Biden's meeting with the leaders of Germany, France, and Britain — known as the E3 — came after a recent meeting between Iran’s top negotiator and the EU deputy foreign policy chief in Brussels on the resumption of sanctions-removal talks in Vienna.
U.S. national security adviser Jake Sullivan said the meeting with Germany’s Angela Merkel, France’s Emmanuel Macron, and Britain’s Boris Johnson would feature the leaders “all singing from the same song sheet on this issue.”
He called it a “study in contrast with the previous administration since Iran was one of the areas of most profound divergence between the previous administration and the Europeans.”
Washington re-introduced the sanctions against Iran in 2018, after leaving the Joint Comprehensive Plan of Action (JCPOA), a historic nuclear agreement that had lifted the inhumane economic bans in return for some voluntary restrictions on Iran’s nuclear energy program.

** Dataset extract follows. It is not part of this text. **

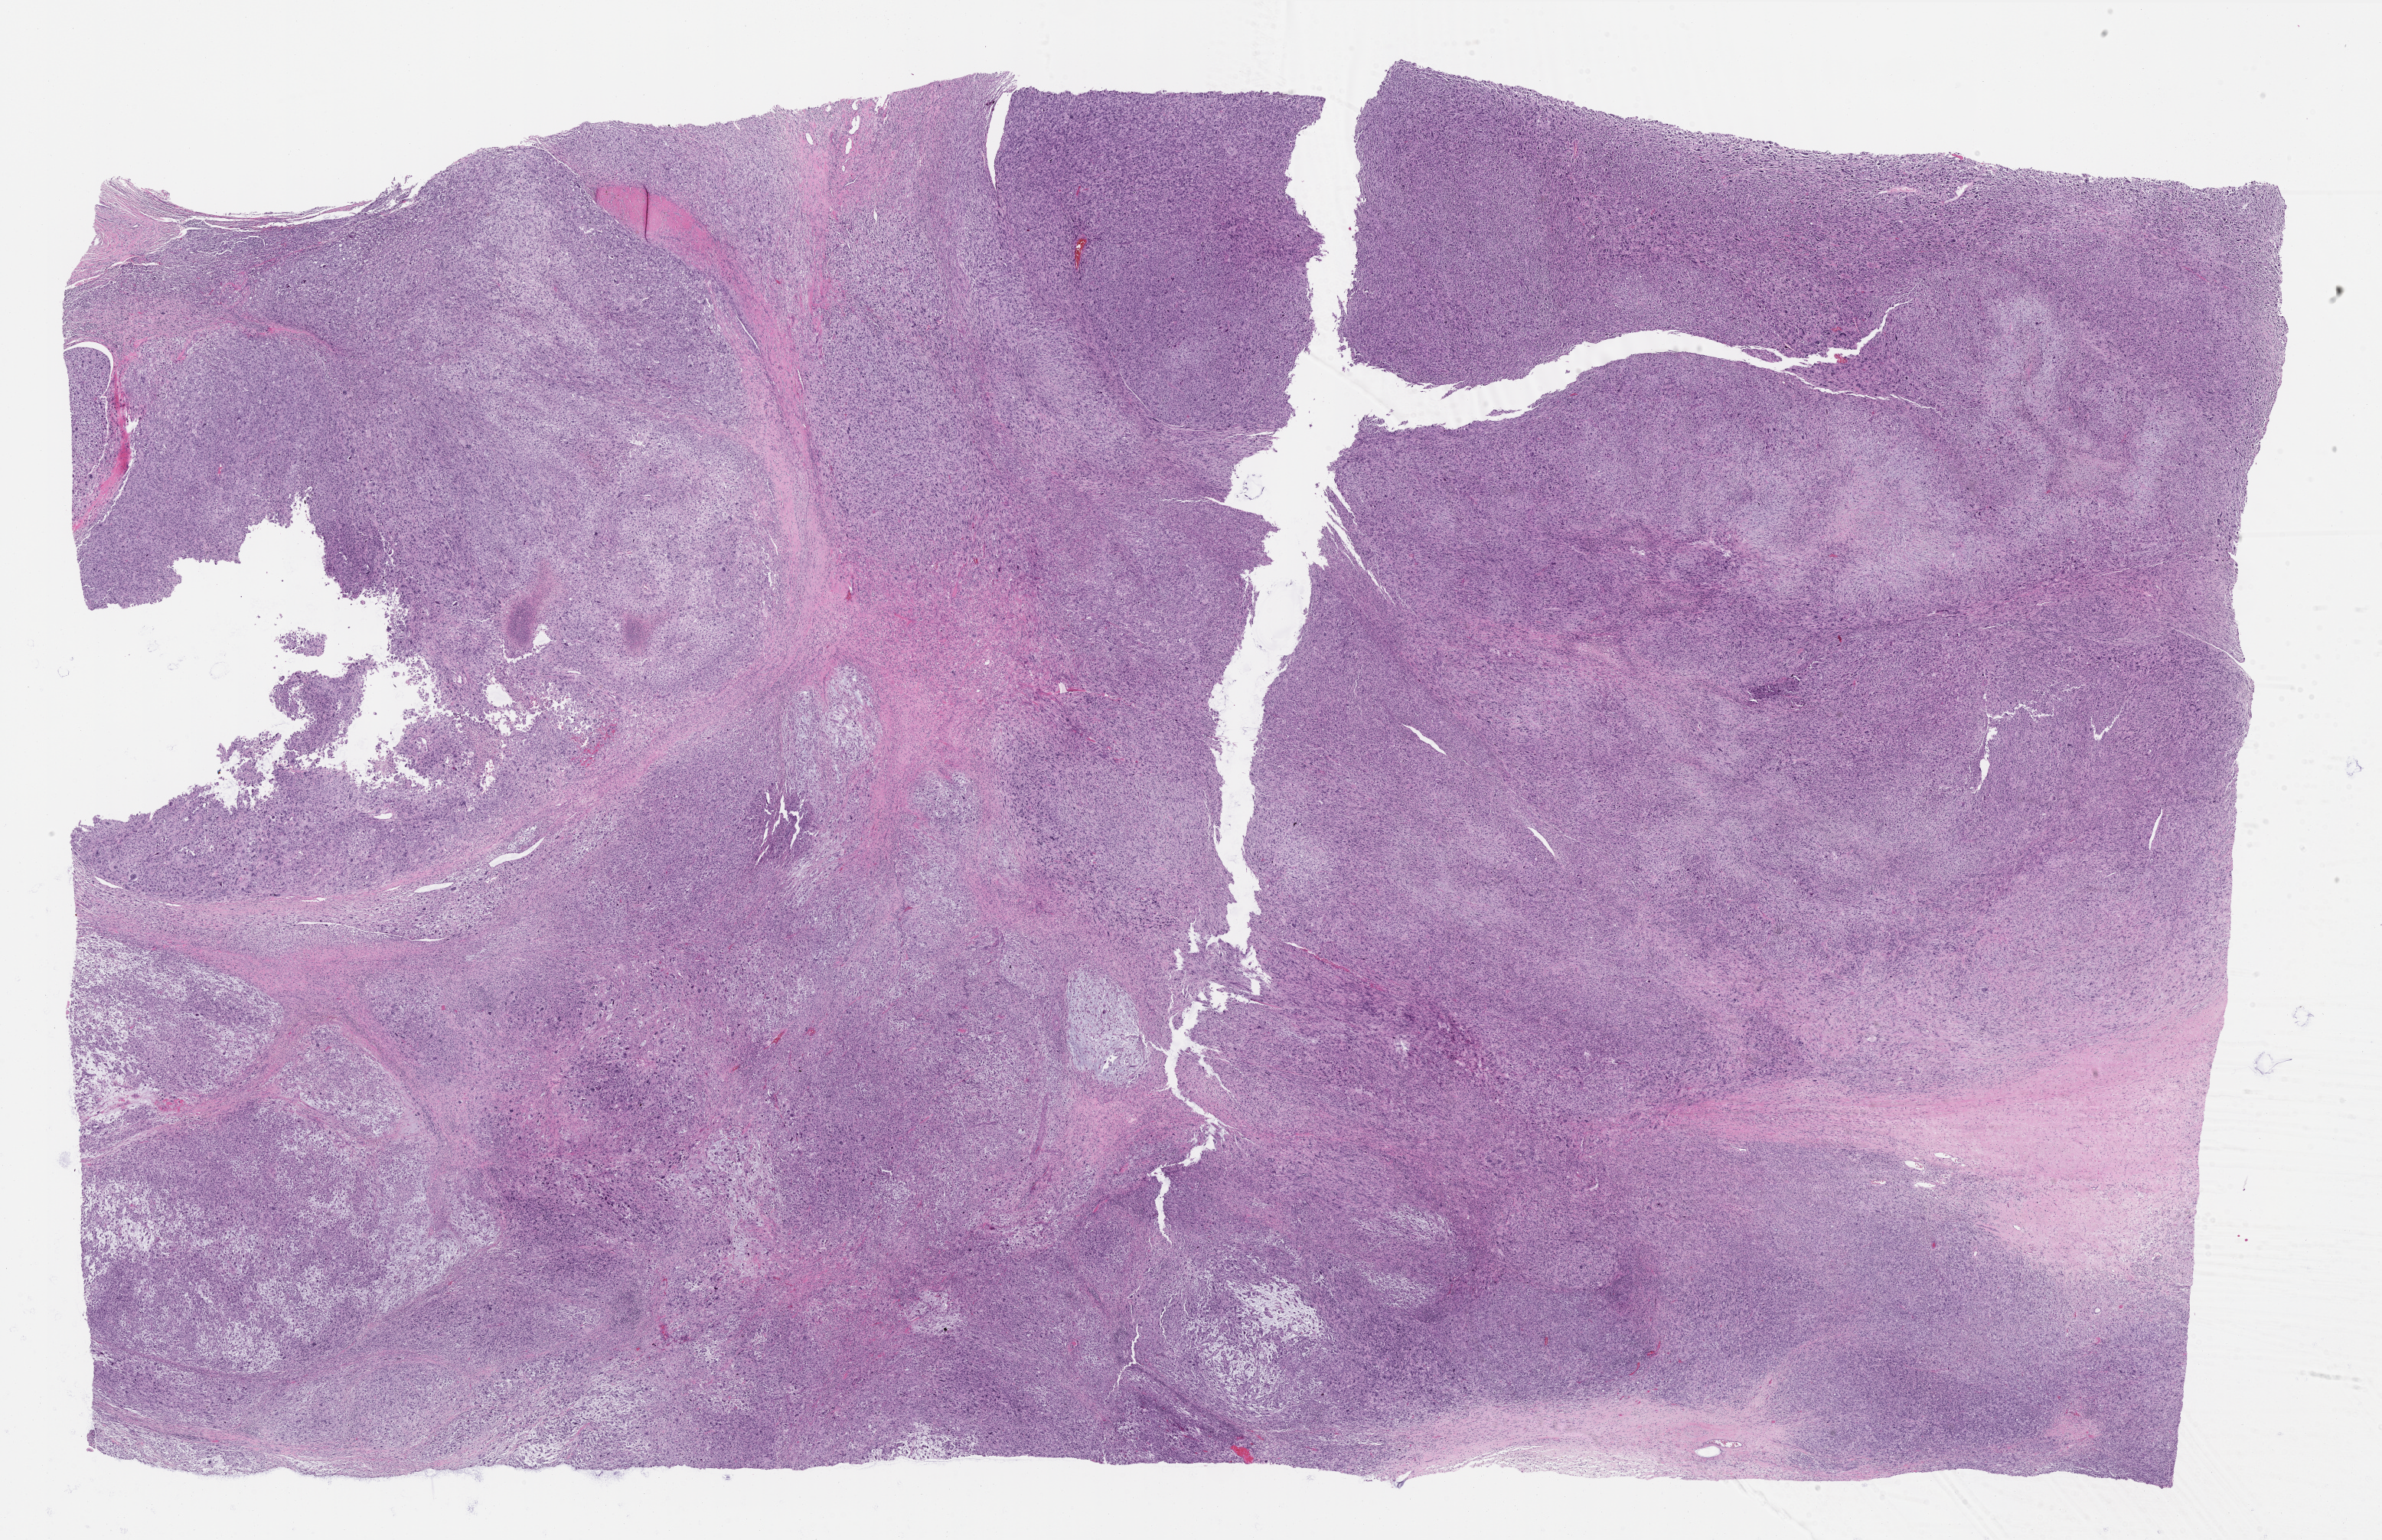
H&E whole-slide image — shown as a low-resolution overview of the whole scanned area (about 25.0 x 16.2 mm, slide scanned at 40x); formalin-fixed paraffin-embedded (FFPE) diagnostic section; primary tumour sample from the connective, subcutaneous and other soft tissues. Male, age 86 years at initial diagnosis.
Pathologic diagnosis: Undifferentiated sarcoma (connective, subcutaneous and other soft tissues of trunk, NOS).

Following a year of strategic patience, Iran resorted to its legal rights stipulated in Article 26 of the JCPOA, which grants a party the right to suspend its contractual commitments in case of non-compliance by other signatories, and let go of some of the restrictions imposed on its peaceful nuclear program.
Iran and the remaining parties to the JCPOA have held six rounds of talks in Austria’s capital, Vienna, since April, which began after the administration of US President Joe Biden voiced willingness to rejoin the agreement. The talks were, however, put on hold in the run-up to Iran’s presidential election in June so that the Islamic Republic could go through a period of government transition.
A source familiar with the top Iranian nuclear negotiator told Press TV on Wednesday that Iran has officially announced readiness for talks with the three European signatories to the JCPOA – France, Britain, and Germany – in Tehran or in the trio’s respective capitals, contrary to claims by certain US media.